MATERIAL PROVIDED —
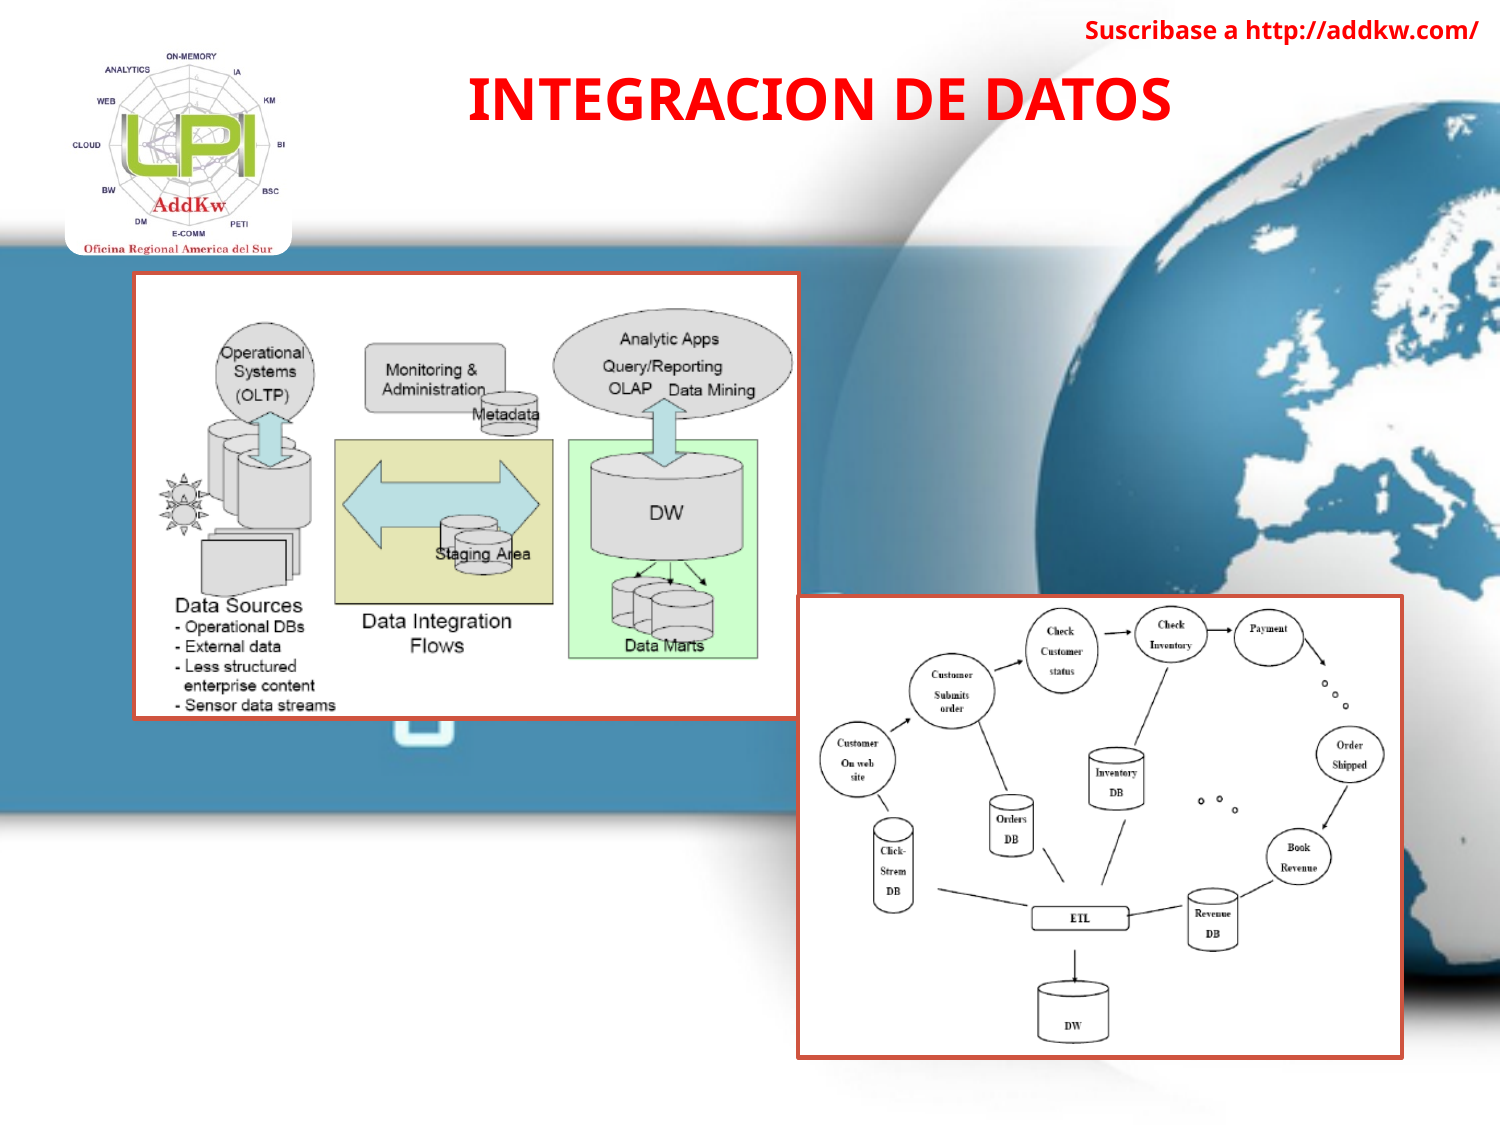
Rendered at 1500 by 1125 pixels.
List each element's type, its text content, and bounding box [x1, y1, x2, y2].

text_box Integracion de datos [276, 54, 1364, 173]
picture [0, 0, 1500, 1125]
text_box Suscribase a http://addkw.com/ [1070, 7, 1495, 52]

WHAT YOU WILL DO — The entries must be repeated exactly. Leave the images out.

WRITTEN SOLUTION —
Rendered at 1500 by 1125 pixels.
List each element's type, its text content, and bounding box [x1, y1, x2, y2].

text_box Integracion de datos [276, 54, 1364, 173]
picture [0, 0, 1500, 1125]
text_box Suscribase a http://addkw.com/ [1070, 7, 1495, 52]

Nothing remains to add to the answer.